空气中响着挥鞭的声音。
一行人慢慢地离开了这个山坳,那些妇女看着满地的尸体,心中虽然惊恐,但也敢慢慢地动了。
而这时,一紫一黑的身影又走入了她们的眼底,穿着紫色华服的男子走在前面,他的长发随意地以一支宝石簪子固定在身后,随意的发丝垂到颊边,随着微笑轻轻地飘摇着,为他那张带着异域色彩的脸增添了一抹神秘感,当他走近时,这些女人们发现他的眼睛竟然在阳光下闪着绿色的光芒,这让他们吓了一跳,又缩回了笼子的角落。
那紫衣男人看着她们,似乎有什么不解的问题,然后他很快就问出了自己的不解。
“刚才人家救了你们,你们还把人家当洪水猛兽,你们大商国人都是这样的吗?”
那些个成年的妇女在听到他这话时,微微愣了一下,随即都慢慢地低下了头,而男人似乎对她们并不感兴趣,而是转头看看地上一片的尸体。
他问身后的黑衣人,“他为救这群人,杀了这群人,这就是大商国人所说的什么执雷霆手段,行菩萨之事吗?”
黑衣男人没理他。
他又说,“不过要是按他们的想法来说,这些被杀的人的家里人不是也很可怜吗?”
他就像是个好奇的学生一样,研究着阴雪澜他们这一行人的做法。
可是突然,他又不说话了,目光慢慢地盯着一棵树的后面,嘴角一弯,露出了一个有趣的笑来。
接着,一抹红色的身影就从树后晃了出来,娃娃脸的笑容显得格外的可爱,两颊边的酒窝显出醉人的深度,他笑嘻嘻地朝着这两人走过来,而那个没有表情的黑衣人,无声地站到了紫衣人的身前,手中握剑,已成戒备状。
卓类歪着头看看黑衣人,一脸的好奇,“咦?你不会是我家巴大哥在外面的私生子吧?怎么和他一样闷葫芦的表情,还穿黑衣服,看着就让上火。
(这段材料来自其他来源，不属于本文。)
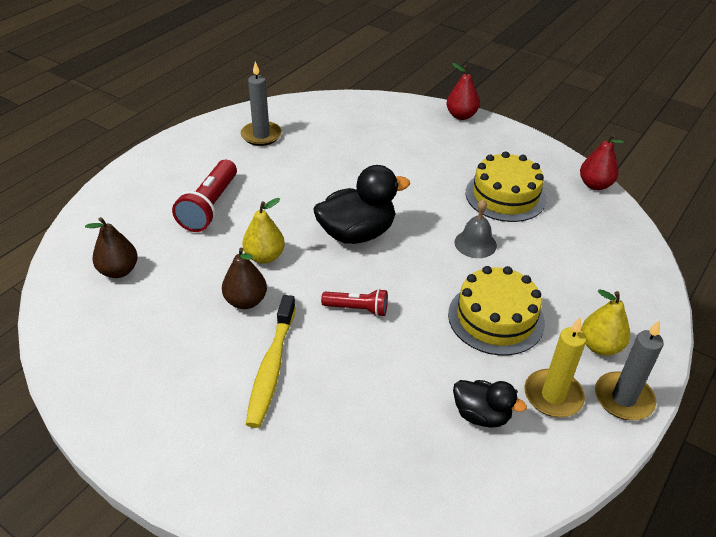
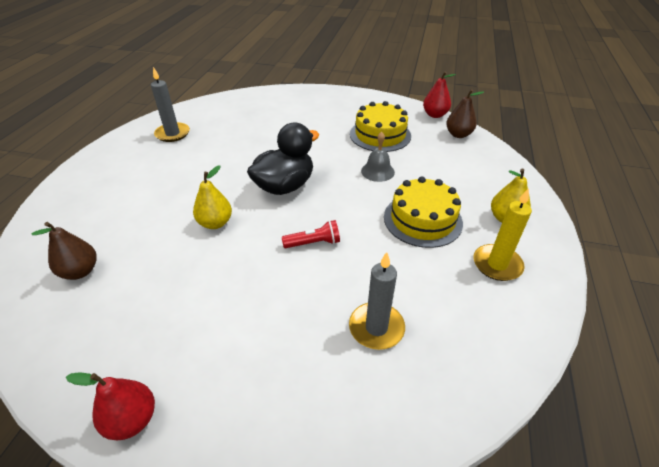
camera: 20 degrees left, 0 degrees up
(210, 207) = (149, 196): red flashlight -> none
(246, 301) = (214, 264): brown pear -> brown pear (458, 134)
(271, 368) = (263, 314): yellow toothbrush -> none
(461, 116) = (320, 91): red pear -> red pear (132, 419)
(481, 415) = (455, 297): black duck -> none
(623, 398) = (544, 251): grey candle -> grey candle (376, 328)

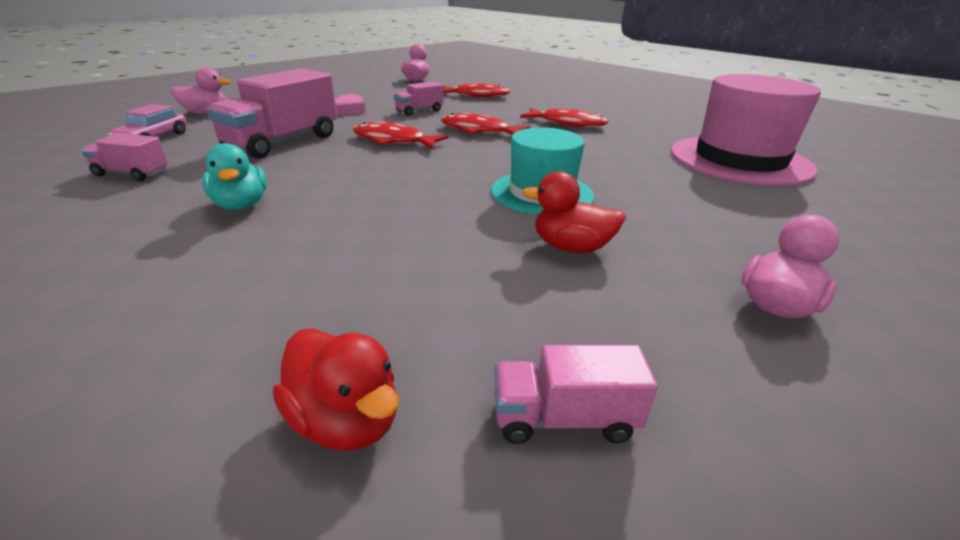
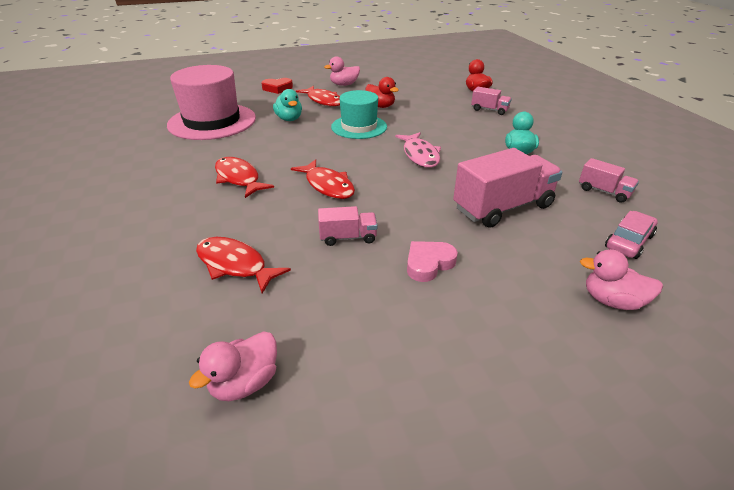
camera: 150 degrees left, 5 degrees up
(393, 141) = (409, 188): red fish -> red fish (323, 101)
(405, 171) = (420, 155): none -> pink fish
(564, 418) = (429, 83): pink truck -> pink truck (489, 110)
(663, 183) = (289, 119): none -> turquoise duck
(853, 243) = (277, 88): none -> red heart

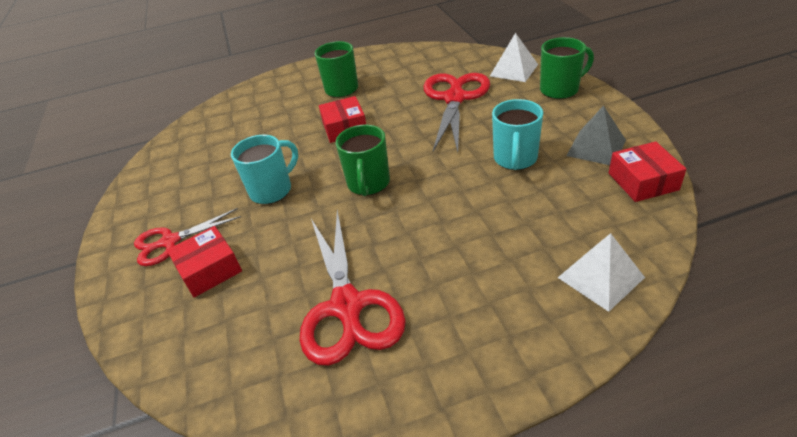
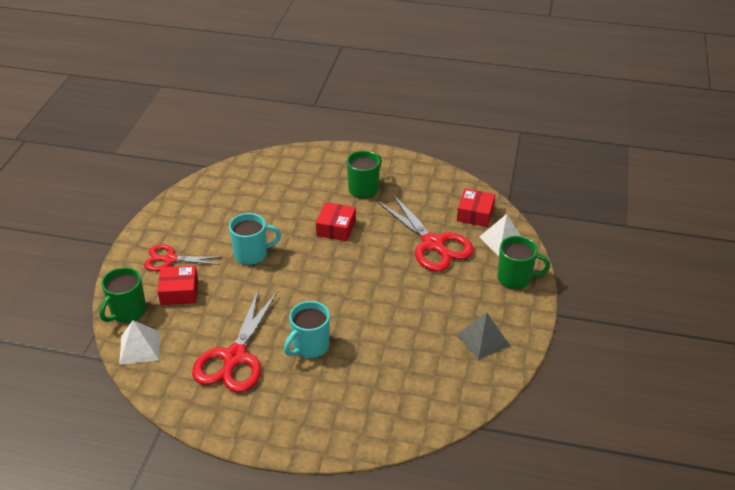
camera: 25 degrees right, 0 degrees up
(368, 184) = (313, 283): green mug -> green mug (127, 312)
(454, 98) = (433, 244): red scissors -> red scissors turned 105 degrees clockwise
(515, 159) = (421, 318): turquoise mug -> turquoise mug (310, 346)
(600, 277) = (384, 422): white pyramid -> white pyramid (140, 347)
(642, 181) = (482, 380): red box -> red box (475, 214)

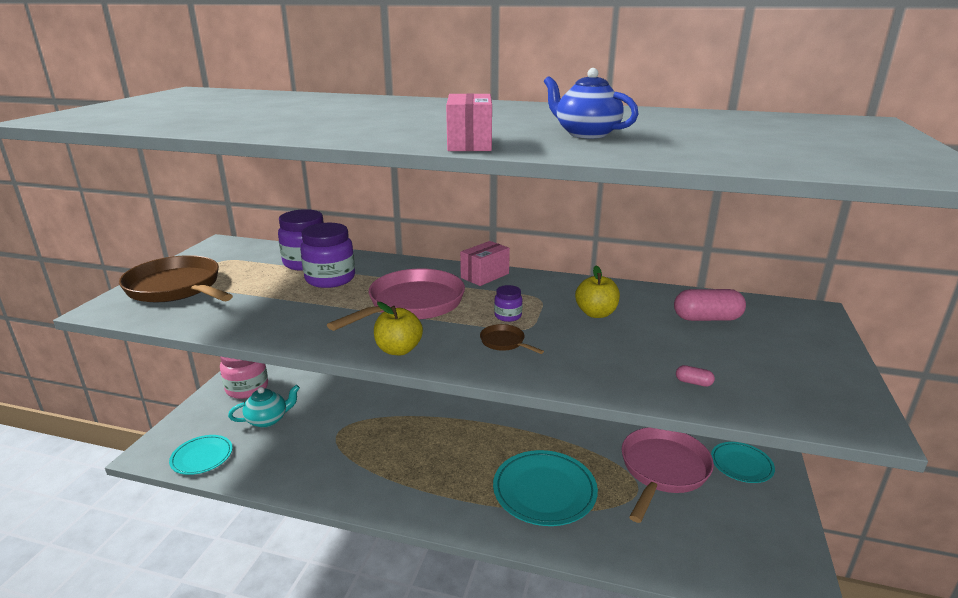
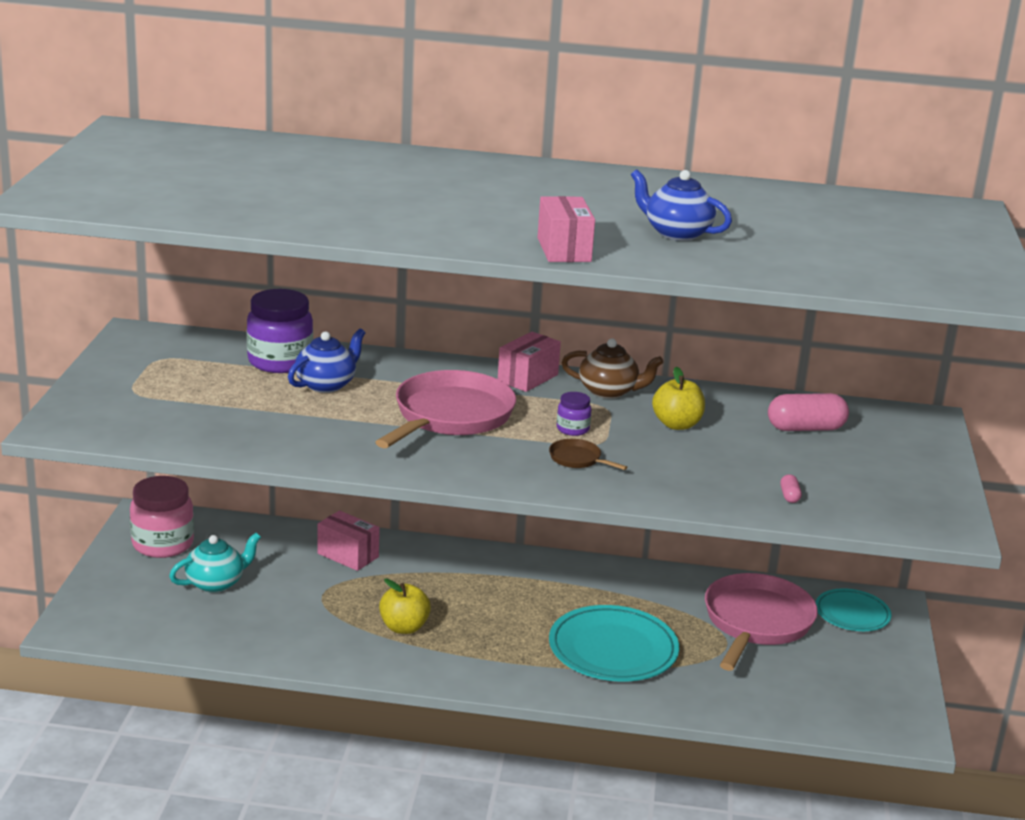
camera: 10 degrees left, 0 degrees up
(177, 288) = (128, 399): brown pan -> none
(202, 457) = (149, 629): turquoise plate -> none
(330, 279) = (326, 384): purple jar -> blue teapot
(368, 400) = (348, 555): none -> pink box
(398, 350) = (459, 470): yellow apple -> yellow apple (404, 627)
(545, 286) = (609, 391): none -> brown teapot
(693, 382) = (789, 496): pink capsule -> pink capsule turned 75 degrees clockwise

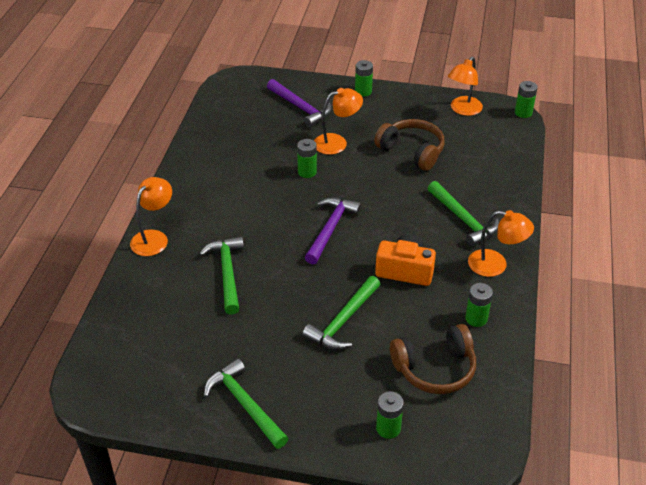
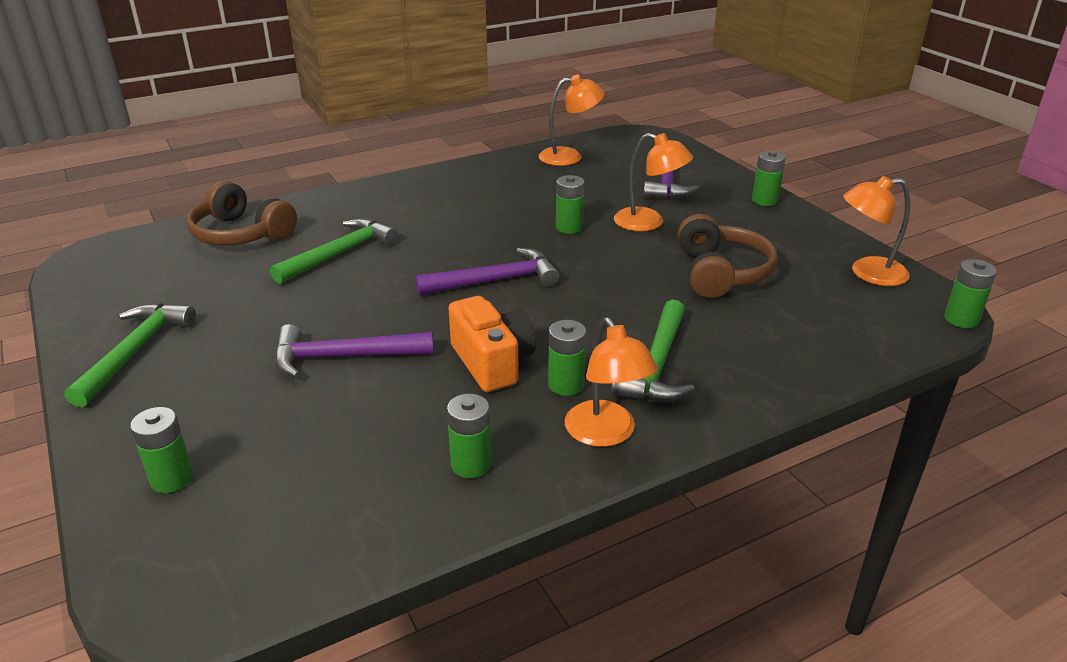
camera: 50 degrees right, 10 degrees down
(154, 238) = (345, 197): orange lamp -> orange lamp (569, 156)
(343, 321) = (343, 357): green hammer -> purple hammer
(435, 369) = (327, 470): brown headphones -> brown headphones (241, 234)
(448, 256) = (566, 385): none -> green battery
”
黑衣人没理他,其实和黑衣人完全与巴峰起不一样,巴峰起只是一种不擅言辞的沉默,而这个年轻的黑衣人,浑身上下都有一种难以形容的锐利,就像是一把刚刚开刃的刀,碰一下可能就会流血,但卓类就喜欢这种感觉。
卓类已经有些跃跃欲试了,在这时,他身后有一只手压住了他的肩膀,更是他刚才八卦的巴峰起。
背后说人坏话被人逮到,他并不觉得心虚,他回头对巴峰起说,“巴大叔,你快看看,这个是不是你失散多年的儿子?”
巴峰起不搭理他,而是看了紫衣男子一眼,然后说道,“别给少爷惹没必要的麻烦。”
“这可不是没必要,人家刚才可是在上面看了好一阵咱们的热闹,怎么也得收点演出费吧!”
巴峰起放在他肩上的手重了一些,却没再说话。
卓类回头看了黑衣男人一眼,然后又看向紫衣男人,突然就笑了,他对紫衣男人说,“你这人可真复杂,我们家少爷做事一向就是想怎么样就怎么样,想救就救,想杀就杀,哪那么多想法。还有啊,下次再看热闹记得交钱啊……”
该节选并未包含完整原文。